● Work task
From the interview excerpt below, list every party that David Contorno names as a source or channel of payment to his firm.

------ Document extract

Eric Silverman: David, what about putting your fees at risk?
David Contorno: Well, we do it with almost every client. The way that we structure it, is in our agreement we are prohibited from receiving any compensation on a medical plan from anyone other than the client, the employer. It's in our contract. We prohibit it. We set up a base fee that we invoice the client for directly. It's not coming to the GPA, it's not coming through the stop loss vendor, and we set a bonus structure.
The first time I did this, I said to my client, “I'm going to relinquish a lot of bonuses from the carriers, because they're paying me these bonuses to do what they want me to do, but I would rather get paid the bonus by doing what it is that you want me to do.”
We set up a bonus structure so we get a base fee that really covers our cost, and then the profit comes from achieving the goals that the client wants us to achieve. Normally it's tied to lowering costs, although we have some that do it around quality improvements. For the most part it's tied to lowering costs, so we put our fees at risk, We generally tie our performance to a minimum of a 10% total cost reduction from the prior year, so we don't get anything unless we save 10% or more minimally.

------------
------ Material provided

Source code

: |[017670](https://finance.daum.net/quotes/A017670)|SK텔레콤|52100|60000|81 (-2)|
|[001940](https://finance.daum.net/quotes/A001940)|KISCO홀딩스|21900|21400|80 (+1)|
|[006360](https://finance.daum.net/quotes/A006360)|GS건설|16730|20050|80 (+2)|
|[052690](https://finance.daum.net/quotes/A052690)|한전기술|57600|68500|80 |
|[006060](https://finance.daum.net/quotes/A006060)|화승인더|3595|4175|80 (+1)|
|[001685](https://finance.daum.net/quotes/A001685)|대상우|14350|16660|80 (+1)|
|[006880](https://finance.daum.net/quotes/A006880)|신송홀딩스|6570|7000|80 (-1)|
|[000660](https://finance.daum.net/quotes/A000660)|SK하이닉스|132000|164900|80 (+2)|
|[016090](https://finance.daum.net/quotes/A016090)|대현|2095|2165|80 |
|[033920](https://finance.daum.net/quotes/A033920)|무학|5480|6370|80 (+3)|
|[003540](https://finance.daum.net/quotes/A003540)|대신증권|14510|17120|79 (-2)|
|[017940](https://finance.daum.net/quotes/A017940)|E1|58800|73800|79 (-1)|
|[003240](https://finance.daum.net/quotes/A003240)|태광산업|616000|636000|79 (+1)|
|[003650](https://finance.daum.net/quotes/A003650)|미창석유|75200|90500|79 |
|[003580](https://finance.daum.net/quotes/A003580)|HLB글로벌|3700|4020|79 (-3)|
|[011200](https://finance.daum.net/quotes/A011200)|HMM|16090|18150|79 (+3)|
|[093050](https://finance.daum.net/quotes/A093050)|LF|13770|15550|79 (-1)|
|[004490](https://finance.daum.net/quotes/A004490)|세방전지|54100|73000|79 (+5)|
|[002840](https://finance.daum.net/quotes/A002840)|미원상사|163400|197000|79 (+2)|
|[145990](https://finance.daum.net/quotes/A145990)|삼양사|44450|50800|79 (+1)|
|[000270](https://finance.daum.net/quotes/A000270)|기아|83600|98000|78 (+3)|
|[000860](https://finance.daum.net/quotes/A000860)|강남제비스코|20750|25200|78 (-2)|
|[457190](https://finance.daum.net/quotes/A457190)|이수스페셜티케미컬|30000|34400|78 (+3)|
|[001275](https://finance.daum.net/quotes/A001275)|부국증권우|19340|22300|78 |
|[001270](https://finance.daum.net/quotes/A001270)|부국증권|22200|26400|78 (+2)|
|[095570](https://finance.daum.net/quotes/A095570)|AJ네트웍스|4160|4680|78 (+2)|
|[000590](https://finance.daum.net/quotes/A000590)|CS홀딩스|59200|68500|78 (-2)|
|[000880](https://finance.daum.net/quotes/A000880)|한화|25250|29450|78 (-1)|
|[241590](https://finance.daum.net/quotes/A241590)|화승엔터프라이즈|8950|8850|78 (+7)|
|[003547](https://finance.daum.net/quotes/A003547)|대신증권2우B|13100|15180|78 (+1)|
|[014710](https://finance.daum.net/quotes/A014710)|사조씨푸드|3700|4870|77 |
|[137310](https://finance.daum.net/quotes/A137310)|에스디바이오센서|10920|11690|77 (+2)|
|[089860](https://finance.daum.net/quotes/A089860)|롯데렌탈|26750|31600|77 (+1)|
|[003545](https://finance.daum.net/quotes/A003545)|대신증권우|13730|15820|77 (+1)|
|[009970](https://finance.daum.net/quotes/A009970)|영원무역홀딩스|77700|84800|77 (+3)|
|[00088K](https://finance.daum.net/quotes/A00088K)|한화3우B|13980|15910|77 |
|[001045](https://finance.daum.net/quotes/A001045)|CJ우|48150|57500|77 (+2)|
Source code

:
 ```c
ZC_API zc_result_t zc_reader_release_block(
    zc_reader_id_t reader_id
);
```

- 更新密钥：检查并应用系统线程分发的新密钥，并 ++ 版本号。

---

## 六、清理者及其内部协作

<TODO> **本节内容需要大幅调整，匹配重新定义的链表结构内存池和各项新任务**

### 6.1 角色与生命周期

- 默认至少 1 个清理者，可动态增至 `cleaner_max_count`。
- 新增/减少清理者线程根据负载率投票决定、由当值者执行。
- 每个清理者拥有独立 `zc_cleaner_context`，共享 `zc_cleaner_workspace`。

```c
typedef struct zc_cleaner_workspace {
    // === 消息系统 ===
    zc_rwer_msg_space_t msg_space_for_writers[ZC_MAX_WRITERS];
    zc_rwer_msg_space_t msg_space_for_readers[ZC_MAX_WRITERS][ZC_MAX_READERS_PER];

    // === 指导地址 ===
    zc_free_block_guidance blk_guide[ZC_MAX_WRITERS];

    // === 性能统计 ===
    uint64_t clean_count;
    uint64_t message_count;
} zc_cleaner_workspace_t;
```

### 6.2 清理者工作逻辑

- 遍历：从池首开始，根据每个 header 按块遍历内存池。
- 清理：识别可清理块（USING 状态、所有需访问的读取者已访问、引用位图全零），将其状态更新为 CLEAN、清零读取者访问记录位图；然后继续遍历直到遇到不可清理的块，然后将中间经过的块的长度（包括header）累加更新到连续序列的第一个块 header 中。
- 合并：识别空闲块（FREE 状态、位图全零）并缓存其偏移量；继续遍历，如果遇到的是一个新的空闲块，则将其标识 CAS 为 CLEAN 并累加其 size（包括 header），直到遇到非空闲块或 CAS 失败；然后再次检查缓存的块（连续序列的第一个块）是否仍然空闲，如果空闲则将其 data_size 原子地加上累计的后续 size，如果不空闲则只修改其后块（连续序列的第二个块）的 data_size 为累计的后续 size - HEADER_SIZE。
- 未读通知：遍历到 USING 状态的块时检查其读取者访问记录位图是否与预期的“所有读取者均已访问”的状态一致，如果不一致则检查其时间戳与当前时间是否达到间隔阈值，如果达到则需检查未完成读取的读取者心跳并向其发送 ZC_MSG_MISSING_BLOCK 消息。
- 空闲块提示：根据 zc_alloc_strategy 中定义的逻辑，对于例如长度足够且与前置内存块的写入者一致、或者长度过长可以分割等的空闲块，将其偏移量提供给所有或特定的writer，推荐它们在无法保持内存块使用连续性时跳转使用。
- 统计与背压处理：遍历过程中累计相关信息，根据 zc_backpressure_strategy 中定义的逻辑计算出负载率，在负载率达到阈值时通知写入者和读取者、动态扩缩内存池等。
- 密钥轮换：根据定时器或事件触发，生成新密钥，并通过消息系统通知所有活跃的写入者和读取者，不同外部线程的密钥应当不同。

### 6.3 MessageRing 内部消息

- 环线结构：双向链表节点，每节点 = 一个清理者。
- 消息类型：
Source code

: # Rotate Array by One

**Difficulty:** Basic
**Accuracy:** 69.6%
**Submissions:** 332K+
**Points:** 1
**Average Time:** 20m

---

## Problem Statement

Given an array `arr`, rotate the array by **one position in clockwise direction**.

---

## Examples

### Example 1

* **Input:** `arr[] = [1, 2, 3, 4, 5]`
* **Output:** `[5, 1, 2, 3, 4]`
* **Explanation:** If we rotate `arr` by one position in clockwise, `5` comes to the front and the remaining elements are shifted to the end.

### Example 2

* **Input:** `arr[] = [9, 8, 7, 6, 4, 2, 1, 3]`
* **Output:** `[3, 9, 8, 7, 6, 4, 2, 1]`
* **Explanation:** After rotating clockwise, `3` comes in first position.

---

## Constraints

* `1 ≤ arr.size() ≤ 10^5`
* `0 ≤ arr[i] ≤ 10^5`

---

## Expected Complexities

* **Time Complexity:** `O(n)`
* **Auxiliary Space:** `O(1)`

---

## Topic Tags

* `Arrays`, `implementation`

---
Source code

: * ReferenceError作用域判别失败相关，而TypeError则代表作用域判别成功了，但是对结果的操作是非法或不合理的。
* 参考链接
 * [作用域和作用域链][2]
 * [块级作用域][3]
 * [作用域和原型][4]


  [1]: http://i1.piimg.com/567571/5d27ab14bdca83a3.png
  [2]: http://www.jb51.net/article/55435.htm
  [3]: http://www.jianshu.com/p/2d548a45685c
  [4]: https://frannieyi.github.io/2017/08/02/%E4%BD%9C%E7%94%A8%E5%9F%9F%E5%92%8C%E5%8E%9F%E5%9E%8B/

------------

● Written solution
- The client (the employer)
- The GPA
- The stop loss vendor
- The carriers